# Need help with my lab results



## Boymom3 (May 4, 2015)

My TSH is 0.80 and my free t4 is 0.8
My doctor would not test anything else and says I am within normal range so my thyroid is fine. However I do not feel fine! I am not on Meds. Do these results sound ok to Yall?


----------



## KeepOnGoing (Jan 2, 2013)

Hello. Welcome to the board.

Do you have the reference ranges for these results? Usually they are shown in brackets with the test result. For example, the reference range for TSH is 0.3 - 5 where I am in the UK, but they vary between different labs. It's really difficult to interpret results without them.

However, it would not be unusual for a doctor to tell you you're fine when you don't feel at all fine. Never believe "everything is in normal range!" Lots of really helpful people will be along shortly with advice and support. I'm sure the first thing they will question is why you've only had TSH and FT4 tested - it's FT3 which is really important, but many doctors are obsessed with TSH and can't look beyond that. My FT4 is often within range, but when the FT3 is below range I feel dreadful.


----------



## Lovlkn (Dec 20, 2009)

Any FT-4 range I have ever seen has a .8 as the low end.

TSH of .80 is actually good.

You can order your own tests if you are in the USA and take the ones just run and a new set ( go have them in 4-5 weeks) and go to a new doctor.

http://www.healthonelabs.com/pub/tests/test/pid/167 $59.75 saves a ton of headache and will give you some lab history to walk into your next appt. Lab history is very important if you are having difficulty obtaining a prescription trial to see if your symptoms improve. This package has a few useless tests but does contain FT-4 and FT-3 along with TSH as the least expensive package I have seen.


----------

RECORDS SHOWN:
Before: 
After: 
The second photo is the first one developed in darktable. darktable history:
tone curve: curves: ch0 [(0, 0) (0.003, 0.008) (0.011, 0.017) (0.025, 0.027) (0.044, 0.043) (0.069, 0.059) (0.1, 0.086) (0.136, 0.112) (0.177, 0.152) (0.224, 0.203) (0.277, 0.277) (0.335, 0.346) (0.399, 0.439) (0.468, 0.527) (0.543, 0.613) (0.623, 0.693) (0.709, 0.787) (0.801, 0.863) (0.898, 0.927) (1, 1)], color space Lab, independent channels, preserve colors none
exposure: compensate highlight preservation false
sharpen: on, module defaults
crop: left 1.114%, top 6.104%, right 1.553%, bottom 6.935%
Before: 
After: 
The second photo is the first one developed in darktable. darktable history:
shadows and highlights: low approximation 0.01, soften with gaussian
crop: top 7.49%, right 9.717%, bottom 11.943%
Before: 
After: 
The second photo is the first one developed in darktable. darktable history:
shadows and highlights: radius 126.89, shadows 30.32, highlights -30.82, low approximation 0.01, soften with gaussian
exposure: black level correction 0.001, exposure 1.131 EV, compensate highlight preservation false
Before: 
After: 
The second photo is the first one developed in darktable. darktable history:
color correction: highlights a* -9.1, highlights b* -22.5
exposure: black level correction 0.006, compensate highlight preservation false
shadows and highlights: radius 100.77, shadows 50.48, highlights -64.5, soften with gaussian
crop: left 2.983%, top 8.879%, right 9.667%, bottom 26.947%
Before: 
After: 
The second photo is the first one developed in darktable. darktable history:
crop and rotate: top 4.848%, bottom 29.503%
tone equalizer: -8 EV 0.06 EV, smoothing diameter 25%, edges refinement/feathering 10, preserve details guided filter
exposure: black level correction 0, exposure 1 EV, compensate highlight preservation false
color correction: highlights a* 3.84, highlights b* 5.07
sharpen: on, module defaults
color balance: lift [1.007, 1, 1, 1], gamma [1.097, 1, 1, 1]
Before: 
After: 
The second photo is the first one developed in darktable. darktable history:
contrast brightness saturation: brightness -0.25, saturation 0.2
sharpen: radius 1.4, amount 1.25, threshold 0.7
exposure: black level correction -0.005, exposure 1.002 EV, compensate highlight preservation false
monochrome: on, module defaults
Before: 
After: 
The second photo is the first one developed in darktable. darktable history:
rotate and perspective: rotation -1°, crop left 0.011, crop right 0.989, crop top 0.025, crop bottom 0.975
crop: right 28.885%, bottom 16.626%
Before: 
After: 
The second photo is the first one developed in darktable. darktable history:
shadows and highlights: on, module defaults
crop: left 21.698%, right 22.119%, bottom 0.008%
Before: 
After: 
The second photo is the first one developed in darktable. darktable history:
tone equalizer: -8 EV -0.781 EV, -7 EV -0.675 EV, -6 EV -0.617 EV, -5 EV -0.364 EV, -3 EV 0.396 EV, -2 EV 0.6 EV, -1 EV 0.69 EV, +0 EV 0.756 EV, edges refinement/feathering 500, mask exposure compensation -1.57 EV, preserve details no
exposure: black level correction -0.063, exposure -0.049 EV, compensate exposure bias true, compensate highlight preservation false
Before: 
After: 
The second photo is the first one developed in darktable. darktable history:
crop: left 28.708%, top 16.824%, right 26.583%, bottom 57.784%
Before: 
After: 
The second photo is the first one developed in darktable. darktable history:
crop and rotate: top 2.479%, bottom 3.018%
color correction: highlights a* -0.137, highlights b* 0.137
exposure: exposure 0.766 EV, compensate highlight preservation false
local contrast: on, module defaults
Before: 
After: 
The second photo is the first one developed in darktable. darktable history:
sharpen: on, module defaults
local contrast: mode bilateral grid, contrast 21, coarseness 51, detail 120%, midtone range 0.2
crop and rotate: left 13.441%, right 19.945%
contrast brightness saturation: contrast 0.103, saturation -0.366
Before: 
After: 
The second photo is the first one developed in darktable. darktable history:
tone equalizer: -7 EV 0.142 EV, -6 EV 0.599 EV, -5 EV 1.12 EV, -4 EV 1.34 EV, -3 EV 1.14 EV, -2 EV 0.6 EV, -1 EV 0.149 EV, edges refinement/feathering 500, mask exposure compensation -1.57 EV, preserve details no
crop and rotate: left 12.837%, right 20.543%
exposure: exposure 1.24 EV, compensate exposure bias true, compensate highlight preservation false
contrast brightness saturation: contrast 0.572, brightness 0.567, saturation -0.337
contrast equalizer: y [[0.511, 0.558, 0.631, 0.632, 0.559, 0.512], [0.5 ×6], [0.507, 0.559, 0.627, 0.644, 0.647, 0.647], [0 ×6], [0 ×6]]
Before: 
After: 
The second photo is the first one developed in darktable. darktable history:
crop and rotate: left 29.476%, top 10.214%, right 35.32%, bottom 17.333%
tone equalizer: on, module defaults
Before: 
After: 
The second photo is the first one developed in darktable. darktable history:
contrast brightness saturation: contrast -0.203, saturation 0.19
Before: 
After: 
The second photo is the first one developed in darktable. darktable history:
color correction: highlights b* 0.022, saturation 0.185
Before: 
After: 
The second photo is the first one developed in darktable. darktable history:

WHAT IS NEEDED:
Reproduce word for word the passage of the lab results thread that begins with the words "However, it would" and ends after the words "the low end.".

OUTPUT FOR THIS TASK:
However, it would not be unusual for a doctor to tell you you're fine when you don't feel at all fine. Never believe "everything is in normal range!" Lots of really helpful people will be along shortly with advice and support. I'm sure the first thing they will question is why you've only had TSH and FT4 tested - it's FT3 which is really important, but many doctors are obsessed with TSH and can't look beyond that. My FT4 is often within range, but when the FT3 is below range I feel dreadful.


----------



## Lovlkn (Dec 20, 2009)

Any FT-4 range I have ever seen has a .8 as the low end.